Re: HIVE Server multiple instances

Posted by Paul Ingles <pa...@oobaloo.co.uk>.

Nothing specifically about our Hive setup although some of us at Forward have blogged bits and pieces about Hive + Hadoop and have a few Hadoop/Hive related libs on our GitHub account: https://github.com/forward.

I've blogged a few bits (http://www.oobaloo.co.uk/) as has one of my colleagues (http://blog.fingertap.org/post/1255463384/hive-thrift-client).

Another colleague also presented a little about our setup during a Hadoop meetup last summer (http://skillsmatter.com/podcast/home/hadoop-in-context-1591).

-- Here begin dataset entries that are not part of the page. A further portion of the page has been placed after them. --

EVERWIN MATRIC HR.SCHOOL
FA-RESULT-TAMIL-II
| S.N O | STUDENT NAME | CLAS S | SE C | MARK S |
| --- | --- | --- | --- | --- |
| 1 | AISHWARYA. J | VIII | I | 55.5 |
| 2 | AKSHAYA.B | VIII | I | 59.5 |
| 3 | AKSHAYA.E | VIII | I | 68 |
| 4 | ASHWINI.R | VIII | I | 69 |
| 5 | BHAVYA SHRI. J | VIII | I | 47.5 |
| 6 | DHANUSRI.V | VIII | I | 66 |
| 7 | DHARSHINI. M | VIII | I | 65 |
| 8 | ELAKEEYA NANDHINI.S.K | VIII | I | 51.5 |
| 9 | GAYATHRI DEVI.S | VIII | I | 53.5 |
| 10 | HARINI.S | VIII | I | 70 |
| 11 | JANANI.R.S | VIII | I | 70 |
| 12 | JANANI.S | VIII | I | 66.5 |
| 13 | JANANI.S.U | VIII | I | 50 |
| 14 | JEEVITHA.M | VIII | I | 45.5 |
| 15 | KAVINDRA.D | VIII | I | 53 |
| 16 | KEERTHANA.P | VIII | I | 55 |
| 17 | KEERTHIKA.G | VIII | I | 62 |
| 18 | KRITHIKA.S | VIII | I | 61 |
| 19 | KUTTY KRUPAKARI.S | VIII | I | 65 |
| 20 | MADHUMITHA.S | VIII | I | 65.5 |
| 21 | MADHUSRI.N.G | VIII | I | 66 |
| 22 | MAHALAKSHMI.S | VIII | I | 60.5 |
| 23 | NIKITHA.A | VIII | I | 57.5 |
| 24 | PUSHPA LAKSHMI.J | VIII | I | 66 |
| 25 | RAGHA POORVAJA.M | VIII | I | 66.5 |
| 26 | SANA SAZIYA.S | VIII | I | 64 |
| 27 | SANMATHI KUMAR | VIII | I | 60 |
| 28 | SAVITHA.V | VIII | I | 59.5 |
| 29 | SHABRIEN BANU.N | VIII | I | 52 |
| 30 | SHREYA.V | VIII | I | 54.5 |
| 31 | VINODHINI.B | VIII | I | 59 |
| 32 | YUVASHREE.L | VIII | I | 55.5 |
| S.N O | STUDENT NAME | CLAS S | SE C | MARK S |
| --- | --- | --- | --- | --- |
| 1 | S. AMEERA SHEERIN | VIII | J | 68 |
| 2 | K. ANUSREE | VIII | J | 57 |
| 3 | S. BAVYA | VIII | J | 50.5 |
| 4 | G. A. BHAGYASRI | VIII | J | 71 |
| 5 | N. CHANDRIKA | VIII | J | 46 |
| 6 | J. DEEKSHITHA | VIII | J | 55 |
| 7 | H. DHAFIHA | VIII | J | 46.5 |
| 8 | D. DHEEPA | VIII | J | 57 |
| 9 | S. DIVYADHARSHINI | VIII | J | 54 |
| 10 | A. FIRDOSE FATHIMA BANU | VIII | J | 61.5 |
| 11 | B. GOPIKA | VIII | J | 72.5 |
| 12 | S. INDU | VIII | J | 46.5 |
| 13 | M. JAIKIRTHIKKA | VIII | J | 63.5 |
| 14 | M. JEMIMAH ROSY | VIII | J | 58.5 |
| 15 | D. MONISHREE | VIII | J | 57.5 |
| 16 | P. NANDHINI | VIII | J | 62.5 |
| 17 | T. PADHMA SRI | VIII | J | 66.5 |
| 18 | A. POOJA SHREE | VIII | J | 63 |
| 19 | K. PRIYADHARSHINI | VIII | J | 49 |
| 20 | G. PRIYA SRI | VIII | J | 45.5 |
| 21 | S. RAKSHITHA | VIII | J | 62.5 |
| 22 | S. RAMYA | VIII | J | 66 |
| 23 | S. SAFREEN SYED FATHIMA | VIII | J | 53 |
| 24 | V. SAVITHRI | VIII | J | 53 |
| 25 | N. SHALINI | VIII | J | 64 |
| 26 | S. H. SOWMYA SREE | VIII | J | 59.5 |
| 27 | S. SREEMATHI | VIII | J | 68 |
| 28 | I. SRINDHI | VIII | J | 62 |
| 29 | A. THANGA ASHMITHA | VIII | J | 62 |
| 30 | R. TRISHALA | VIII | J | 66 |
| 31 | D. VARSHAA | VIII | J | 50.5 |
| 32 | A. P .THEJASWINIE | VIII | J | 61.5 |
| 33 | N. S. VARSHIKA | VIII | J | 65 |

The numbers Andy mentioned will be a little out of date but it does include some screenshots of a few of the surrounding apps we built that connect to Hive and Hadoop (including a web based Hive query tool + work queue).

I had a quick search through the mailing lists when we had connection problems but I think most of it was discussed/resolved during a chat I had with Shevek from Karmasphere at a London pub following a Hadoop meetup :)

If you're interested, I've posted a gist (https://gist.github.com/953926) that contains our HAProxy config; clients connect to 10000 and are balanced between :10001 and :10005 on 2 servers (so actually 10 backend servers).

Be happy to talk more about our experience- feel free to ping me an email off list if you'd like.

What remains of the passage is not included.